Recently, DigitalC took steps to bolster its future. Baunach stepped down as CEO earlier this year, assuming the position of “strategic advisor” and making room for a young CEO. Cleveland native Joshua Edmonds arrived in November from Detroit, where he was that city’s first director of digital inclusion.
DigitalC’s headquarters, built into a renovated century building called the Midtown Tech Hive, often bustles with activity. On a November morning, a lively group of senior citizens circled a conference table, staring quizzically at laptop screens and tapping out cautious commands on their keyboards. They were here for computer training classes co-sponsored by the National Caucus and Center on Black Aging.
Relatively young, many of the seniors were seeking work readiness skills. All were new to computers and the online world, which both baffles and intrigues them. The six-week course covers basics like Microsoft Word, how to browse for jobs and housing on the Internet, and tips for avoiding spam and scams.

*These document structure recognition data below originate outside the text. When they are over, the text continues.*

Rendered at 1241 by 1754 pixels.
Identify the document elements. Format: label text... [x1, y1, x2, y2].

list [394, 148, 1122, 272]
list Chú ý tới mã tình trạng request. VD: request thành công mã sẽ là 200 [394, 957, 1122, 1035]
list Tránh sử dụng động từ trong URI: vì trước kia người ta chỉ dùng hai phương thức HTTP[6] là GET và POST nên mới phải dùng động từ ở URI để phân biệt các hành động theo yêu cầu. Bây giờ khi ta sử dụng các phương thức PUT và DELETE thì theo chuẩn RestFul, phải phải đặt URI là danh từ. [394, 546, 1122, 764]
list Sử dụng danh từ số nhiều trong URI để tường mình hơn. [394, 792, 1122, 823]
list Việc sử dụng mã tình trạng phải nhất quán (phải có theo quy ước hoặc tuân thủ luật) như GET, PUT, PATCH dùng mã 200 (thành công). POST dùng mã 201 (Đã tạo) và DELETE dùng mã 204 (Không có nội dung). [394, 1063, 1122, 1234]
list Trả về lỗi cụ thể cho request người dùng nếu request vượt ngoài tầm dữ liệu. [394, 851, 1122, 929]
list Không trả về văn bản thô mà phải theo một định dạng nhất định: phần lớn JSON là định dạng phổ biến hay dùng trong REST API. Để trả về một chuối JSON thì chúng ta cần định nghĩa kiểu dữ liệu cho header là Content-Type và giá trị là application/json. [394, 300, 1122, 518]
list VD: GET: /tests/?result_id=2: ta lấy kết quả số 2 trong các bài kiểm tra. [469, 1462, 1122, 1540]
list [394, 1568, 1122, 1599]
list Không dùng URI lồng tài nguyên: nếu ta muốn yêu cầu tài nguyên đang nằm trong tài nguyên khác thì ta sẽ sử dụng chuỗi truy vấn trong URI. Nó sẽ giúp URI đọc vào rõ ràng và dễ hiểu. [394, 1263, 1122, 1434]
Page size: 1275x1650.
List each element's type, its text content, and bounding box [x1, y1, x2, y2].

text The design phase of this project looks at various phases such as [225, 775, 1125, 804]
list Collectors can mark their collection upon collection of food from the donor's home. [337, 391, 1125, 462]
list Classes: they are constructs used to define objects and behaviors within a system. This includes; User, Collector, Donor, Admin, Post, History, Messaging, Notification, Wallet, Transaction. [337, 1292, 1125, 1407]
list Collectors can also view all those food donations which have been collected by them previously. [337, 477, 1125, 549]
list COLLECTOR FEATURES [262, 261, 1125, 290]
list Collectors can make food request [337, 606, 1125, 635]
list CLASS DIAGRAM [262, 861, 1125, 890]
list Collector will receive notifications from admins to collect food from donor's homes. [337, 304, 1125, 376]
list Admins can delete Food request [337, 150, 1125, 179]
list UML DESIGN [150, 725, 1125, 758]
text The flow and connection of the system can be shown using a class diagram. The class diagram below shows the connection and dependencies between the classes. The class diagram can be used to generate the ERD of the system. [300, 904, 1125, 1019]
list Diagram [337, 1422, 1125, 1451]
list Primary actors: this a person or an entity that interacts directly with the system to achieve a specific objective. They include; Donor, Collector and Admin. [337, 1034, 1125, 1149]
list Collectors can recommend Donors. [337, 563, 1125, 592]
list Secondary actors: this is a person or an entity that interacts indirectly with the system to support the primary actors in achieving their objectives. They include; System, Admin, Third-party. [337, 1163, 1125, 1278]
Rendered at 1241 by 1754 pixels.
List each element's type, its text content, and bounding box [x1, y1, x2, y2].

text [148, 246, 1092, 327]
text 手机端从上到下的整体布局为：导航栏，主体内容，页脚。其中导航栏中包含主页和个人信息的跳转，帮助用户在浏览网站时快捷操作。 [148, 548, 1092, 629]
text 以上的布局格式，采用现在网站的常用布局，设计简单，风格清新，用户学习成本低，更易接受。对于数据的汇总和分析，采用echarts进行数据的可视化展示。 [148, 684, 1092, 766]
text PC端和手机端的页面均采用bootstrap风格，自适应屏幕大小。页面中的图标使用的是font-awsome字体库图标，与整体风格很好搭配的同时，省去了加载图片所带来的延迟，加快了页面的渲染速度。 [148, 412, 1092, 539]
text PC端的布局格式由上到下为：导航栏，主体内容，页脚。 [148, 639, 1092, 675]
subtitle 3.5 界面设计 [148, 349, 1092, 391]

“I won’t do online banking–nope–but what I Iearned is just so amazing,” said Lanetta Byrd, 61.
Next to her, Robert Reed, 62, exhaled to see an attachment open, revealing a Thanksgiving dinner invitation he had just created in class.
“To me, this is a whole new world,” he said. “I’m here to learn the basics. It’s like learning how to ride a bicycle and falling at the same time, but I’m having fun.”
He works for himself as an exterminator and a landscaper, and he’s never used the Internet to conduct business, he said, his voice turning serious. “I always did everything by hand, without a computer. I had no choice.”
His choices seem to be opening up. If he completes this course, which he intends to do, he can take home the laptop he learned on. The Internet awaits.
“The world has changed,” he said. “I need this.”